DATASET SECTION:
* * * *

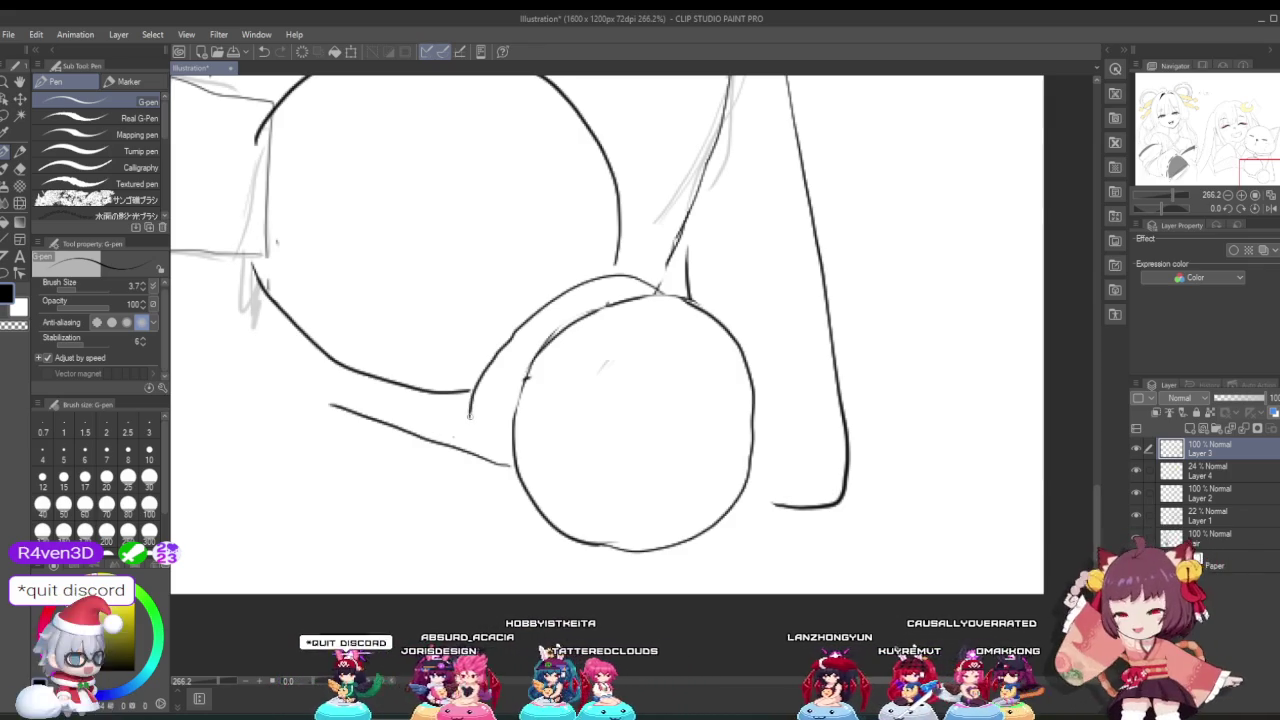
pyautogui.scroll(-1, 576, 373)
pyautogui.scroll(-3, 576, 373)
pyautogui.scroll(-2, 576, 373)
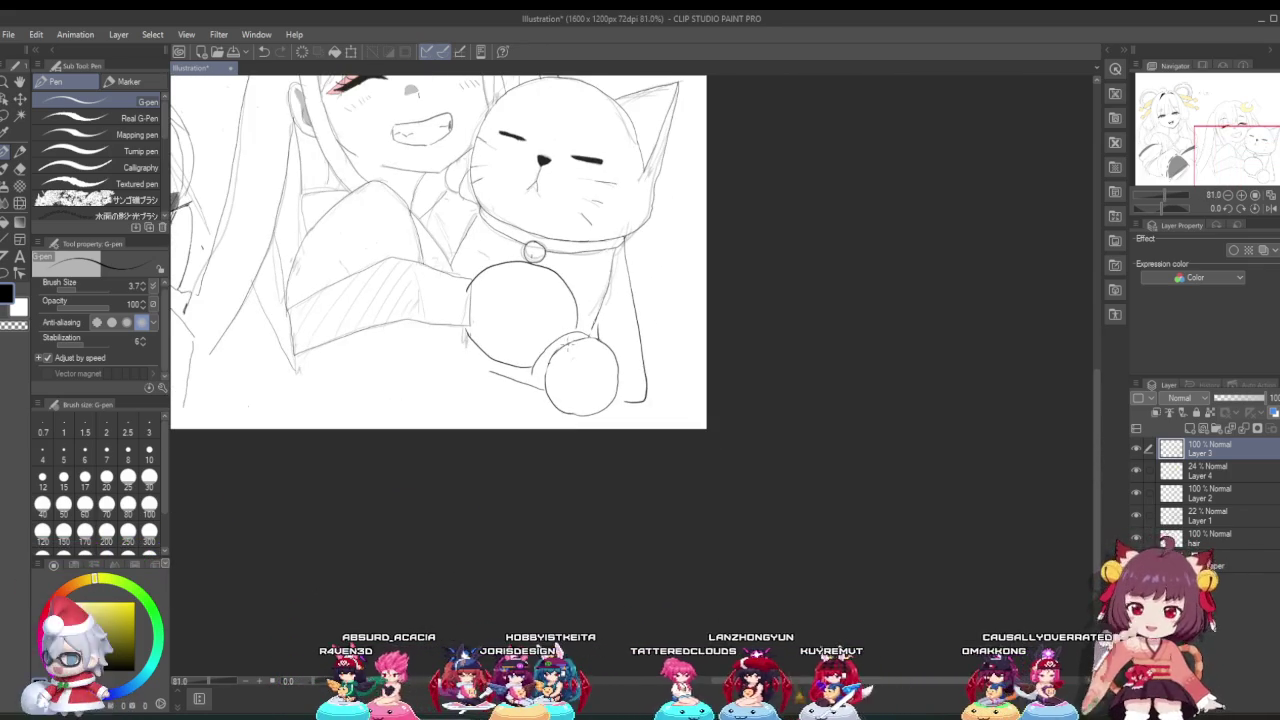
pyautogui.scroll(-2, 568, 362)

* * * *

EXERCISE GOAL: All of the material must be repeated exactly in the answer, apart from the pictures.

RESULT:
pyautogui.scroll(-1, 576, 373)
pyautogui.scroll(-3, 576, 373)
pyautogui.scroll(-2, 576, 373)
pyautogui.scroll(-2, 568, 362)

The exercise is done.